An integrated strategy for the geographical origin traceability of Goji berries by antioxidants characteristic fingerprint based online ultra-performance liquid chromatography-2,2-diphenyl-1-picrylhydrazyl- photodiode array detector-mass spectrometry combined with multivariate statistics analysis

Goji berries are now becoming increasingly popular in the human diet due to their potential health benefits. Unscrupulous traders deliberately mislabel with certain origins to gain illegal profits, which seriously affected the consumers’ benefits.
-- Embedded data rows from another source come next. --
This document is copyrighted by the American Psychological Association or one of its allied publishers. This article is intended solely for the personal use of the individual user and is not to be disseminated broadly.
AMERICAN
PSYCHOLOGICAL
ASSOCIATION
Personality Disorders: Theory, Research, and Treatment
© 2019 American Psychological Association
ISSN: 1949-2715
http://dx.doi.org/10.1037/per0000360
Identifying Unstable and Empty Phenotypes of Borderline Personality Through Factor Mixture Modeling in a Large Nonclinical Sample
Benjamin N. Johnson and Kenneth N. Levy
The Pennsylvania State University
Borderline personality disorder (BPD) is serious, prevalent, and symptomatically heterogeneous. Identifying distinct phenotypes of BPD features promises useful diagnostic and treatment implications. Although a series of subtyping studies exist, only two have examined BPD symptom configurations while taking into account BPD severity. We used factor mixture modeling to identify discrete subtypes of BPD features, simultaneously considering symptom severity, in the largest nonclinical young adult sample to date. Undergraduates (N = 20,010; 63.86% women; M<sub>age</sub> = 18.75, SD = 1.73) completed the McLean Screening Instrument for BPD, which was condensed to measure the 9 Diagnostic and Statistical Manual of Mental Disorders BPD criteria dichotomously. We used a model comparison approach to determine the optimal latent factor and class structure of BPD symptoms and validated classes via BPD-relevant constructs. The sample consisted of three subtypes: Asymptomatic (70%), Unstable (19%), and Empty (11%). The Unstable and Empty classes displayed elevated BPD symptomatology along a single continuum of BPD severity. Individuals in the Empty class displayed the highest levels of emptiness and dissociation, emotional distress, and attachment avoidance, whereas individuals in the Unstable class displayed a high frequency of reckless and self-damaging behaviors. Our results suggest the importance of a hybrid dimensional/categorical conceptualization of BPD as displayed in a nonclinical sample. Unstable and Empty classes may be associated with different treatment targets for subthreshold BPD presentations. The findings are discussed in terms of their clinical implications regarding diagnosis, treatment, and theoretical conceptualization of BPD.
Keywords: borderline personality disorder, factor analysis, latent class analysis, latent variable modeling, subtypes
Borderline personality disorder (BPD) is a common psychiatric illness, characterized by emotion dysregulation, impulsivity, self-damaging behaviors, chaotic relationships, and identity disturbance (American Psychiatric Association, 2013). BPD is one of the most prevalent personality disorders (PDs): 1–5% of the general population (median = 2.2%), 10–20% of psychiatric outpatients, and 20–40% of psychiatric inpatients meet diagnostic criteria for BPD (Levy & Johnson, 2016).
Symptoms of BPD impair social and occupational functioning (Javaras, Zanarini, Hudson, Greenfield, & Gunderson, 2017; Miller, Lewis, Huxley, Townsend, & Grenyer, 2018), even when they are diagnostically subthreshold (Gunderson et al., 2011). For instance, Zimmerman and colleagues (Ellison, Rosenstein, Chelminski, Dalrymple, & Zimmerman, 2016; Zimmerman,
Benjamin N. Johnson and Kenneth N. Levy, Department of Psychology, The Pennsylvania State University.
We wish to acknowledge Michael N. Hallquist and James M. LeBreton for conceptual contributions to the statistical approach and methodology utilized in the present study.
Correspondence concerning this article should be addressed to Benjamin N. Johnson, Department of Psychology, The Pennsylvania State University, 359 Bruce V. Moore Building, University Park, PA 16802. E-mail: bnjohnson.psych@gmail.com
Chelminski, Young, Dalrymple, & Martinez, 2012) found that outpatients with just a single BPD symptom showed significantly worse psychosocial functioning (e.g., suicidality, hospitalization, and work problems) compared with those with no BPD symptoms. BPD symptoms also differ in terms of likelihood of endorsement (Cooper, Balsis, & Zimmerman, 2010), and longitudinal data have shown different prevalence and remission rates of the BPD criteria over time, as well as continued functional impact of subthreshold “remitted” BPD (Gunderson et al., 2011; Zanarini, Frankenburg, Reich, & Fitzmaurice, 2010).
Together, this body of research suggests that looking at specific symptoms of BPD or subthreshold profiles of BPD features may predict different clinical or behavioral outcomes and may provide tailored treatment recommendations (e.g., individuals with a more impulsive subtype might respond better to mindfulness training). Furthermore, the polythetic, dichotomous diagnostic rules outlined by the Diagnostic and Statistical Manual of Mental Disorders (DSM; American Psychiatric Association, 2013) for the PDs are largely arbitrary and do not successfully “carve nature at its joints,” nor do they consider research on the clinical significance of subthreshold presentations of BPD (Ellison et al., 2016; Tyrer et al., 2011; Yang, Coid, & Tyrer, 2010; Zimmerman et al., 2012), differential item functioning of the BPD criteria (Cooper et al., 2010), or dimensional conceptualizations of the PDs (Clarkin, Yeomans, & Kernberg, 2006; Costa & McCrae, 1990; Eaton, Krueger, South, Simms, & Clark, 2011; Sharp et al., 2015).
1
In this study, an online ultra-performance liquid chromatography-2,2-diphenyl-1 -picrylhydrazyl-photodiode array detector-electrospray ionization-quadrupole time of flight mass was developed for rapid screening and identification of the antioxidants from Goji berry; then, the antioxidants characteristic fingerprint was established and explored in the origins discrimination of Goji berries from China combined with multivariate statistics analysis. As a result, twenty-eight compounds were screened from Goji berry extract, 19 of which were identified by accurate molecular and ultraviolet information according to references. Principal components analysis and partial least squares discrimination analysis achieved the accurate classification from the four regions, eight compounds were selected as origin-related antioxidant markers with variable importance in projection >1 and one-way analysis of variance (P<0.05), including rutin, rutin di-hexose, P-coumaric acid tri-hexose, dicaffeoylquinic acid isomer, Quercetin-rhamno-di-hexoside, peak14, peak16, and peak27. This study provides a feasible strategy for the geographical origins discrimination of Goji berries based on antioxidant ingredients difference and will be helpful for improving the quality control level of Goji berries.